> _Text shown_
⟨

But that is the last thing that looks ‘ahead of its time;’ a lot of the other elements, like the way the soldiers knowingly walk into gunfire or how they fall after being shot, makes this look extremely amateur and dated. On top of this, the color palette constantly changes throughout: this is because the film was believed to been lost for years and, when found, the copy was in terrible shape. So I cannot blame the film for the color distortion, but at the same time, it is quite distracting that scenes seconds apart differ in shades of black and white.

Last, certain scenes feel extremely dated: for instance, all the propaganda bits show the film’s age. Yes, there are propaganda modern movies, but they are not as blatant as a character in Wings who constantly makes his American flag tattoo wave. Also, certain scenes are weird and I am not sure why they are in the overall product. The biggest agitator is the bubbles scene, where the main character gets drunk and sees bubbles: I cannot tell if this is for laughs or if it means something, but the scene feels out of place when compared to the rest of this action epic.

Finally it is important to point out the extreme length. Wings is well over two hours and it could have been trimmed by thirty minutes. Yes, the dogfights are amazing to look at, but some of the ‘non-action’ scenes fall short and are overly long. But though it is long, the ending is worth the wait; while, the whole film remains ‘sort-of’ upbeat, the ending is a downright downer. Perhaps, the ending is a little predictable, but after watching countless modern movies with cope out happy endings, this sad ending is a nice surprise: so much so, that I could not help but respect the audacity of the filmmaker. And I do not mind happy endings; however, when a movie does not call for an upbeat ending, but it is forced in by extenuating circumstances, then the whole movie suffers. In the end, as much as this is an action and propaganda film, this is still about war. And the ending perfectly suits this 144-minute epic.

Again, this is not for everyone: the length makes it extremely hard to watch. However, if one gets past the ‘rough-patches,’ then he or she will see amazing aerial stunts that are absent in modern movies. In fact, I barely mentioned the actors because one sees this for the amazing practical effects and not the performances. Now, Wings should be seen if you are a film junkie that wants to see historically important motion pictures: but understand, if this did not win the first ever Best Picture, Wings would have been another movie forgotten over time. This is not even close to the top ten best silent films, but it must be respected for how it was filmed and what it achieved.

⟩

> _Work instruction 1_
Decide whether each statement agrees with the Wings review. Answer yes or no for each, and quote the words from the review that decide it. (a) The reviewer says the film runs under two hours. (b) The reviewer blames the shifting colors on the poor condition of the copy that was found. (c) The reviewer places Wings among the ten best silent films.
> _Work instruction 2_
Reproduce everything in the Wings review from "But that is" down to "black and white.".

> _Information given_
⟨

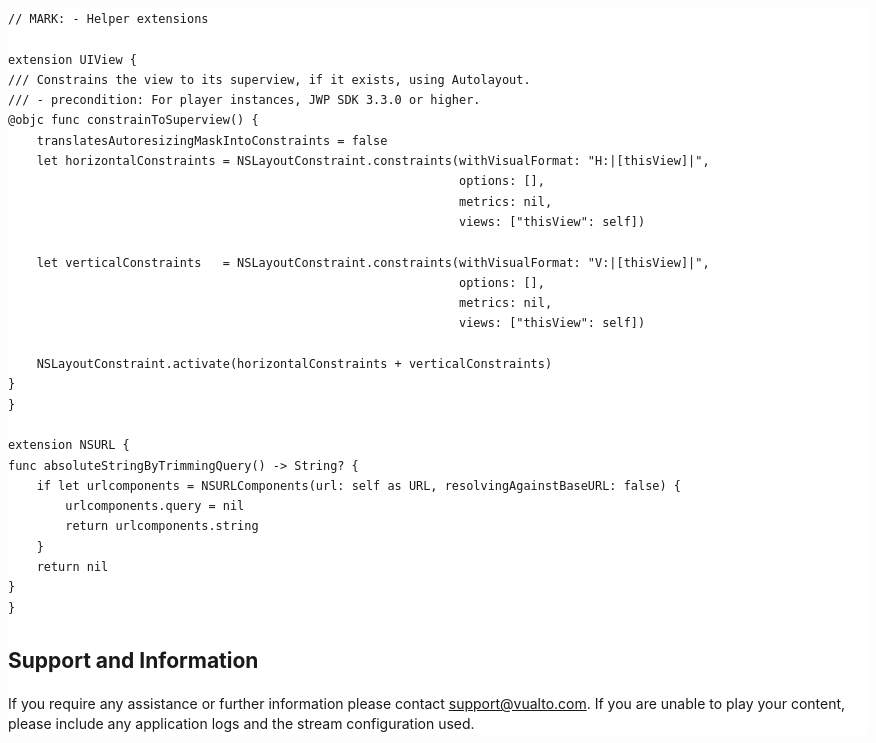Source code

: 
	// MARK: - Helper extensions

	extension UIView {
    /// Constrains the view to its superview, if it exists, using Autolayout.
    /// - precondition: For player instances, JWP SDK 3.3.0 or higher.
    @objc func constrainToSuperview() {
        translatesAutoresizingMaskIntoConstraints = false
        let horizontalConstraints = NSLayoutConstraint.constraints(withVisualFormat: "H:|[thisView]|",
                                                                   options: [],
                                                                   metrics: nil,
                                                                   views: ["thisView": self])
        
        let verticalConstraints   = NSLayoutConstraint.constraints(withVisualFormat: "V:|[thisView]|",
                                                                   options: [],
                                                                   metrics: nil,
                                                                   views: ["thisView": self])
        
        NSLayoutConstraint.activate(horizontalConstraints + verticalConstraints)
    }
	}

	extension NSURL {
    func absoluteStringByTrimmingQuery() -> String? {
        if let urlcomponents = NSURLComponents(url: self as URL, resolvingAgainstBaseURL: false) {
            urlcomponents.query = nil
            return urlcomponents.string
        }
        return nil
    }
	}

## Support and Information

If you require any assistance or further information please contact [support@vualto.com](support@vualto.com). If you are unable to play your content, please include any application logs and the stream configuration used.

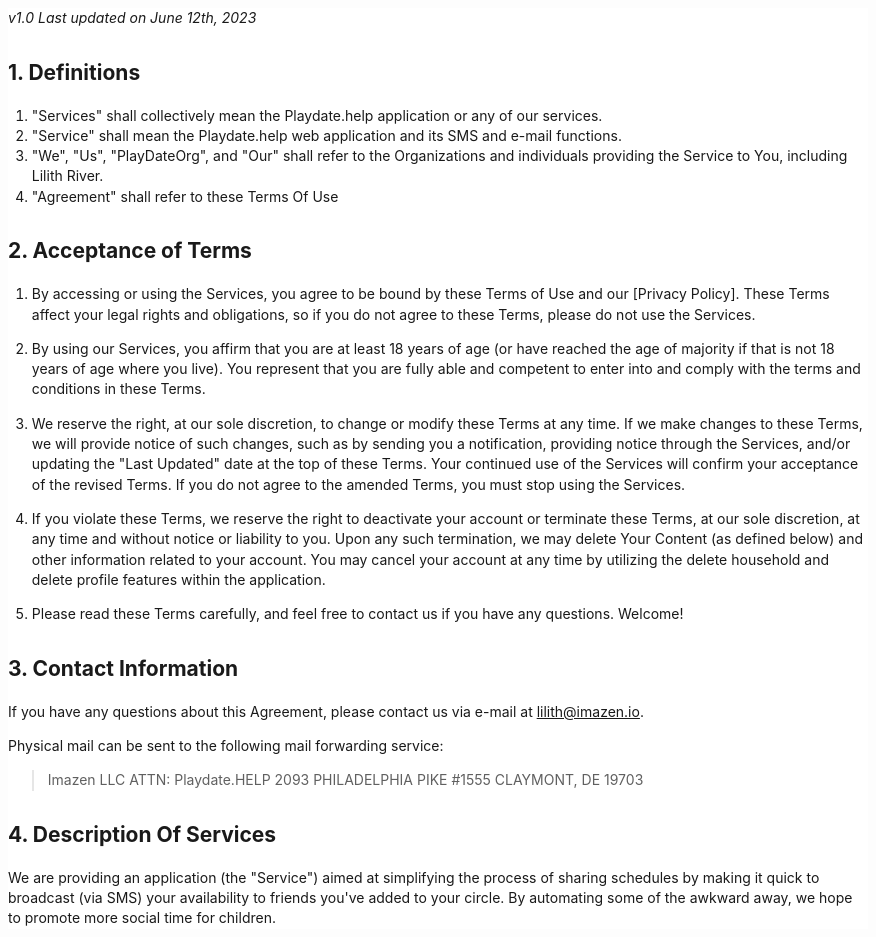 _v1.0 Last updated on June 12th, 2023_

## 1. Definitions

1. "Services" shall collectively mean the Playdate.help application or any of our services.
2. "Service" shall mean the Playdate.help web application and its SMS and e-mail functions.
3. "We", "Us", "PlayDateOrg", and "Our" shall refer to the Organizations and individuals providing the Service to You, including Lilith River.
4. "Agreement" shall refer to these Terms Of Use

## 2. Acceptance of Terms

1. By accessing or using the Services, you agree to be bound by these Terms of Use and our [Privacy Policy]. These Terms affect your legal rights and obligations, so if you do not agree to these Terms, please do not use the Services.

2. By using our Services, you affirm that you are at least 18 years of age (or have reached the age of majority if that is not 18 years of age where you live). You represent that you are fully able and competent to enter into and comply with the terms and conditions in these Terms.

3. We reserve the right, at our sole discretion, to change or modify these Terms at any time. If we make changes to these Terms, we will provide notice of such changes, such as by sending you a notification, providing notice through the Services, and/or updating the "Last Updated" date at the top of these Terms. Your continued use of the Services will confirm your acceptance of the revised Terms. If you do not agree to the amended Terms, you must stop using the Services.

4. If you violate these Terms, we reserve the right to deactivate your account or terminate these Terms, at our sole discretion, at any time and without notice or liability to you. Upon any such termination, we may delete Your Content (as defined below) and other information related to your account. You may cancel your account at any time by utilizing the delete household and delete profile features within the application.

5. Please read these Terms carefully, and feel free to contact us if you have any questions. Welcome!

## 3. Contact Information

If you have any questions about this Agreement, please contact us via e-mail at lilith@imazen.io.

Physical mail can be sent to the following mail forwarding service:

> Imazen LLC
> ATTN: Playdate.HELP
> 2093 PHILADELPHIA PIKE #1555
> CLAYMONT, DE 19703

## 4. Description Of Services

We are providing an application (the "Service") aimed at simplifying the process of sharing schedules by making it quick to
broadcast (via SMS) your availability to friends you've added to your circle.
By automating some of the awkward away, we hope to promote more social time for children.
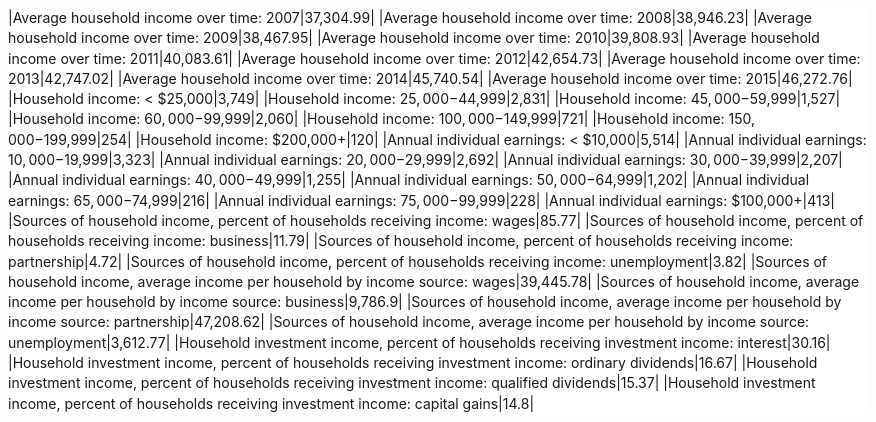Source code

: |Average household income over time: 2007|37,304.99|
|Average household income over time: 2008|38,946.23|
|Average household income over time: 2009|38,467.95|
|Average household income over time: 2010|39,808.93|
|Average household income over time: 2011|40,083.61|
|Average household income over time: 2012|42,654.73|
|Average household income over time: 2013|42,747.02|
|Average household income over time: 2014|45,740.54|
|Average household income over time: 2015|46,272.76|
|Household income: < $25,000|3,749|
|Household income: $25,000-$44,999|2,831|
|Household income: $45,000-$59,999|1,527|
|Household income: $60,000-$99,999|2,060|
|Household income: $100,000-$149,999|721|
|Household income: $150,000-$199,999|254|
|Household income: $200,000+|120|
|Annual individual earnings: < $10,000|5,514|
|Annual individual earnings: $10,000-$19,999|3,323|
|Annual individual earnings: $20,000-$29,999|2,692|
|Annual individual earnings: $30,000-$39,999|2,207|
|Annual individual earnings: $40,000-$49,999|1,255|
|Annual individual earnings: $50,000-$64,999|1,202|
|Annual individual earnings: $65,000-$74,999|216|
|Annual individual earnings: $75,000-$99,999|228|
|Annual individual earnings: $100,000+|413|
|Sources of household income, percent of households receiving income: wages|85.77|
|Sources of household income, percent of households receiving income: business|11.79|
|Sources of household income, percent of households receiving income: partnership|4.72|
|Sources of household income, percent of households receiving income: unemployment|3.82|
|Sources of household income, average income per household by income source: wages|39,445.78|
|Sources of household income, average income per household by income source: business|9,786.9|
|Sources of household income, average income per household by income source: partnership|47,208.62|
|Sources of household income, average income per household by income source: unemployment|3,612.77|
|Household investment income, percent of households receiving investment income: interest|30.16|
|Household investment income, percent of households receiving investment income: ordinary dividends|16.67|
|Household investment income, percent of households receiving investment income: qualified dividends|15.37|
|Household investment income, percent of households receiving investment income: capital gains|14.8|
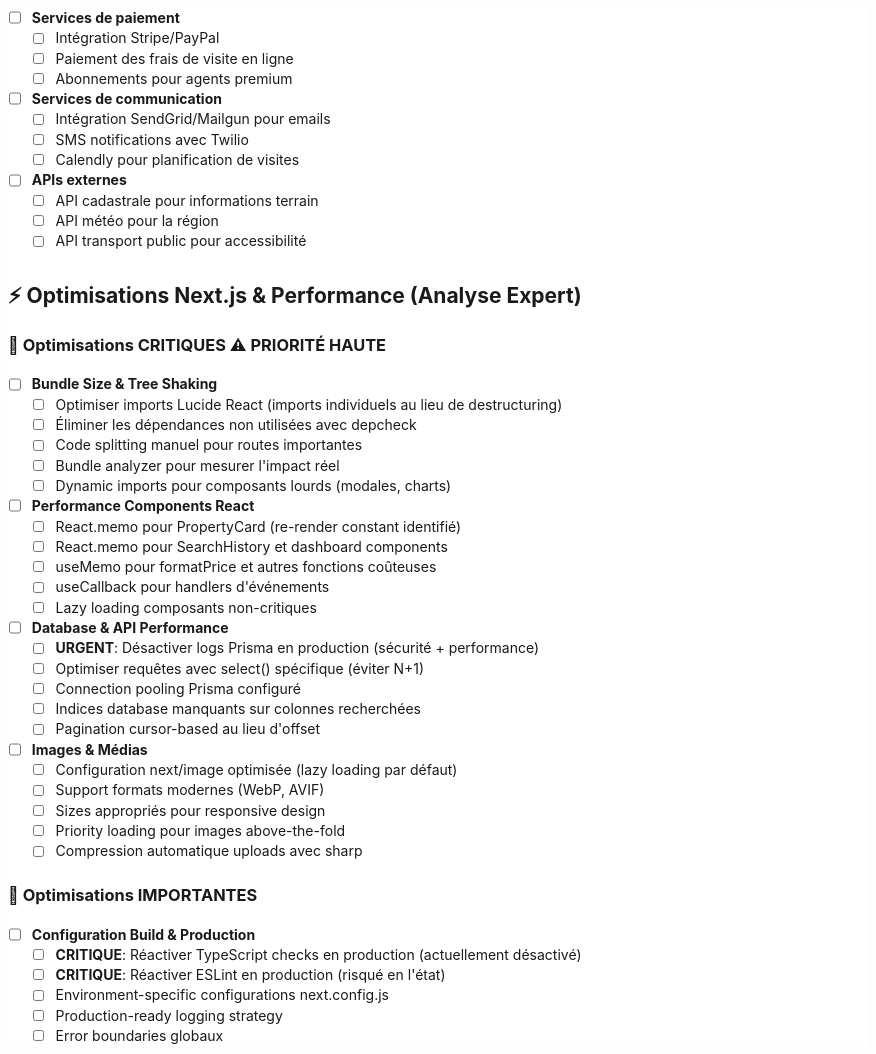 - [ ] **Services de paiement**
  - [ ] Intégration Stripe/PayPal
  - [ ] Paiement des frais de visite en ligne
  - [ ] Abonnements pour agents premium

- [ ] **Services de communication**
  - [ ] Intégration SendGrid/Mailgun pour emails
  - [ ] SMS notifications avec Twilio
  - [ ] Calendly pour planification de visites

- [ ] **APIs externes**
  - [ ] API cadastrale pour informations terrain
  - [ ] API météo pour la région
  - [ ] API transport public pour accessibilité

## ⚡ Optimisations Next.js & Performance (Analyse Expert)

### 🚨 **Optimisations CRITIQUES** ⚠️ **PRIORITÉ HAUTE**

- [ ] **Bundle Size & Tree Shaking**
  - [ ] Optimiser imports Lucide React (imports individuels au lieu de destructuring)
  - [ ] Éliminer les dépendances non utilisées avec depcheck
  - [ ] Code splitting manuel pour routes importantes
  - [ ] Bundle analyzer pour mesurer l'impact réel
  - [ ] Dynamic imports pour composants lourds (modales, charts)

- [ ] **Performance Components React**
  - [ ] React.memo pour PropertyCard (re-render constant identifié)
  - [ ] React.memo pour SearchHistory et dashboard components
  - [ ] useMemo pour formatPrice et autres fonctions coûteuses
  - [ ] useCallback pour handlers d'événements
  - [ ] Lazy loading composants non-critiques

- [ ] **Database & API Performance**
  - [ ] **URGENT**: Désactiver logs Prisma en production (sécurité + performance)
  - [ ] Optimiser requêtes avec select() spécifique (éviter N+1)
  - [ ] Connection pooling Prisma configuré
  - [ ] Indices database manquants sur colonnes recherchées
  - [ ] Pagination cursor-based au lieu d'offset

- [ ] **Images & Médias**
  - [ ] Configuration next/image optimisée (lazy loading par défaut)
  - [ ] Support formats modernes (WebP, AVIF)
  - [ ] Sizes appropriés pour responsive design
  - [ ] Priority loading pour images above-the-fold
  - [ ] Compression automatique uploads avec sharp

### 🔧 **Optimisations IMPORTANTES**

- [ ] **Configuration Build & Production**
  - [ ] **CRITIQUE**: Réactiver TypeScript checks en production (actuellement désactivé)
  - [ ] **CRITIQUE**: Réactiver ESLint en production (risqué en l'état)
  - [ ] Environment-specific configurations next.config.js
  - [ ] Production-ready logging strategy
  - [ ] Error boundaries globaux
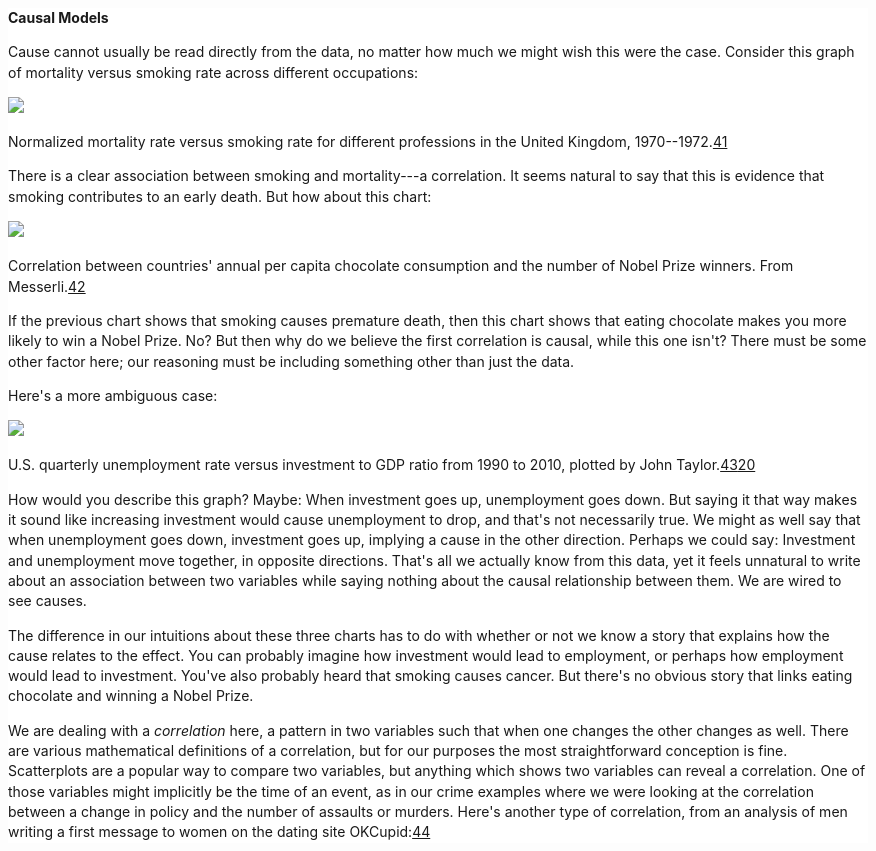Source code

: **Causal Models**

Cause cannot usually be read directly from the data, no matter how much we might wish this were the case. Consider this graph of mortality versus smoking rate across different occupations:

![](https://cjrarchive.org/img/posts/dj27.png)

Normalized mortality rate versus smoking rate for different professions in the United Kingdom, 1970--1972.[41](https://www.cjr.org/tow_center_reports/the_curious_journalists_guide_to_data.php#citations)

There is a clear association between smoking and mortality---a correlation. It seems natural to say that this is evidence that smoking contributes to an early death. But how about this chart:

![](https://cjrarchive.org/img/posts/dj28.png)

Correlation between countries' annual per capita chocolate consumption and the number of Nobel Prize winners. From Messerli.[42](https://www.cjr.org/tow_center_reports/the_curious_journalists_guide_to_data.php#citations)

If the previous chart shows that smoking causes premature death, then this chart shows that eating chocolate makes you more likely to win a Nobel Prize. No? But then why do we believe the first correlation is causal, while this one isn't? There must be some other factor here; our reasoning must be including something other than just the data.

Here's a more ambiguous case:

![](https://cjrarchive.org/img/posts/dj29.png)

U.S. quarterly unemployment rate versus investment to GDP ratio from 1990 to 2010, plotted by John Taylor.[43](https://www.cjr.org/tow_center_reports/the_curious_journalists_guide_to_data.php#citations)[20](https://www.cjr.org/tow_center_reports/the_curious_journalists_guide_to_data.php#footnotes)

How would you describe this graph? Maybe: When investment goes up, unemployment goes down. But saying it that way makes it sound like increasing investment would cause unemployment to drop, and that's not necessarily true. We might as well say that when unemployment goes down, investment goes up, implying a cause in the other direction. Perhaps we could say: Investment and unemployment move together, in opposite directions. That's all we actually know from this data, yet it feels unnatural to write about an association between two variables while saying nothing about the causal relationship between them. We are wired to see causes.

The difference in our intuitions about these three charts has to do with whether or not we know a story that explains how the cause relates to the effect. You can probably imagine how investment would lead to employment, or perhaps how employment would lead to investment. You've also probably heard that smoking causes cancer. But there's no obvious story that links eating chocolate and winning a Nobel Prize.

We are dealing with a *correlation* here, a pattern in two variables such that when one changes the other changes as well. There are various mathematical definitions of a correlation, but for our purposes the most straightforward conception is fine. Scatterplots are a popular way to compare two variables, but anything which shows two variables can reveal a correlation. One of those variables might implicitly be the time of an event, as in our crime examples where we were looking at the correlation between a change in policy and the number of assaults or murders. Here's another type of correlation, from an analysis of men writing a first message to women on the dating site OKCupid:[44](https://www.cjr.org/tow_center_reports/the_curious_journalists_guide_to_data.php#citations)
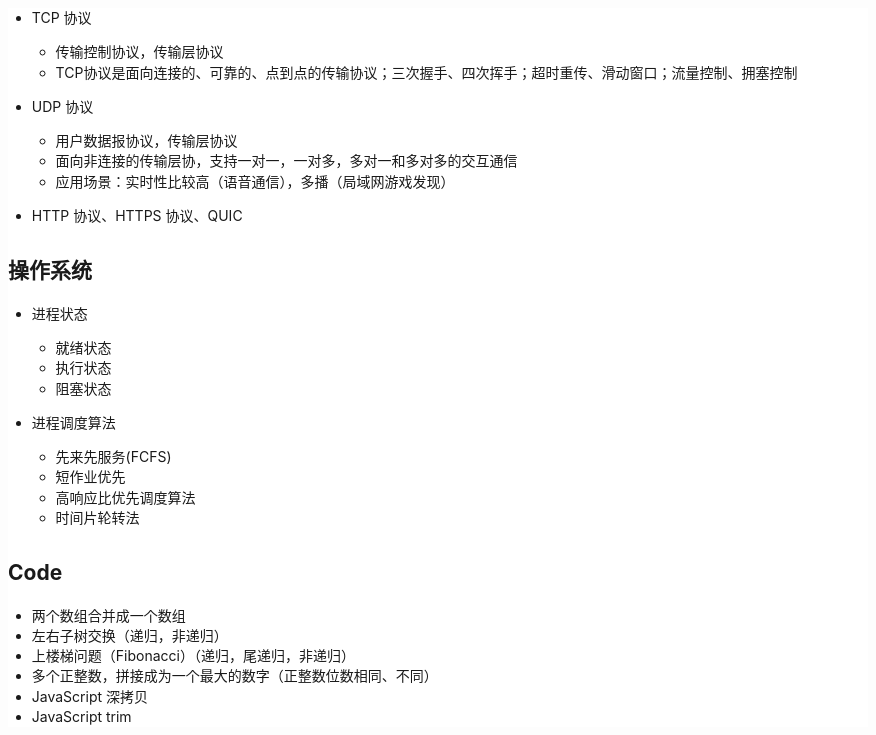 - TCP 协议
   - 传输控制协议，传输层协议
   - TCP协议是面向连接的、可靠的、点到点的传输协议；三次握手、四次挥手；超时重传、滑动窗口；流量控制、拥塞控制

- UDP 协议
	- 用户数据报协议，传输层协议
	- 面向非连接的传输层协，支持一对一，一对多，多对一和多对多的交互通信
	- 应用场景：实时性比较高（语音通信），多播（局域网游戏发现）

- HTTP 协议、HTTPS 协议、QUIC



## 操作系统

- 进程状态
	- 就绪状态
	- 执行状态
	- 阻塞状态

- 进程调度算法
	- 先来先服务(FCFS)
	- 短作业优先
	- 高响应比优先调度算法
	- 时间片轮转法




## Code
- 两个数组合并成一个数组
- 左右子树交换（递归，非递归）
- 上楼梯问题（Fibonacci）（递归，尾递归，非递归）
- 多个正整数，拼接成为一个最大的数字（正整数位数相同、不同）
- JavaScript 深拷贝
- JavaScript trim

⟩

> _Response box 1_
(a) No: "Wings is well over two hours and it could have been trimmed by thirty minutes."
(b) Yes: "when found, the copy was in terrible shape."
(c) No: "This is not even close to the top ten best silent films"

> _Response box 2_
But that is the last thing that looks ‘ahead of its time;’ a lot of the other elements, like the way the soldiers knowingly walk into gunfire or how they fall after being shot, makes this look extremely amateur and dated. On top of this, the color palette constantly changes throughout: this is because the film was believed to been lost for years and, when found, the copy was in terrible shape. So I cannot blame the film for the color distortion, but at the same time, it is quite distracting that scenes seconds apart differ in shades of black and white.